This course will discuss a range of analytical techniques that can be used to answer key policy questions. Participants will learn how to measure the impact of policy and whether or not a particular policy improves individuals’ lives. The focus of the course will be on the assumptions, purpose and limitations of the techniques, rather than formulae and equations.
By using technical aspects that underpin impact evaluating approaches and focusing on use of intuition and examples this course will develop the ability to:
- assess the quality of data in research and Government reports
- understand the rationale of major contemporary approaches to the measurement of impact of Government policies
- critically assess the validity of causal claims in quantitative analysis
- determine the appropriate techniques to evaluate the impact of an event.
For those with little background in statistics you may also be interested in these related courses: Policy evaluation and Data analysis for decision-making and policy reports
The aim of this course is to introduce and discuss a range of analytical techniques that can be used to answer key policy questions.

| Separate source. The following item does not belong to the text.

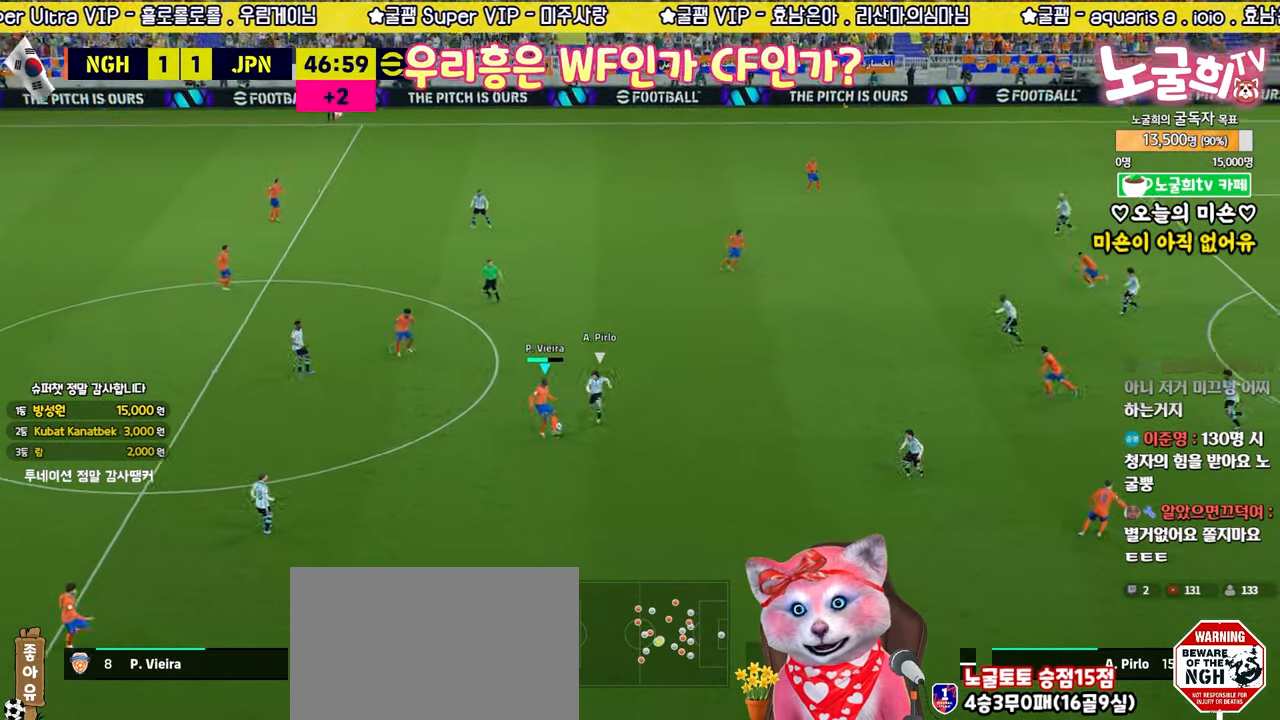
{"buttons": ["L3"], "left_stick": "up", "right_stick": "center", "events": [[217, "left_stick", "up-left"], [317, "left_stick", "up"], [333, "CROSS", "down"], [400, "CROSS", "up"]]}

The course will familiarise you with techniques that help target scarce resources, analyse the relationship between variables, use longitudinal data to understand change through time, and identify biases.
One of the key policy questions we focus on is whether or not a particular policy or program improves individual lives. This is a fundamental question that has relevance across many policy domains including social policy, economic policy, health, education, development assistance and many more. Such causal questions are surprisingly difficult to answer. We look at the main problem of causality in policy analysis – how to deal with selection. We then address some of the main techniques used to control unobserved heterogeneity, with a focus on their uses and limitations. The course is highly applied and we use examples from a range of policy domains to show how and when we can measure impact.
Dr Hoa Nguyen
Hoa Nguyen is a Research Fellow at the Crawford School of Public Policy. She is interested in analyzing economic policies in health and food security, and issues related to climate change, inequality and poverty. Her research has been published in the world’s leading international journals, including Political Analysis, Journal of Agricultural Economics, Land Economics, Ecological Economics, Economic Modelling and World Development. Hoa teach Econometric Techniques, Mathematical Methods in Applied Economics, and Microeconomic Analysis and Policy at the postgraduate level.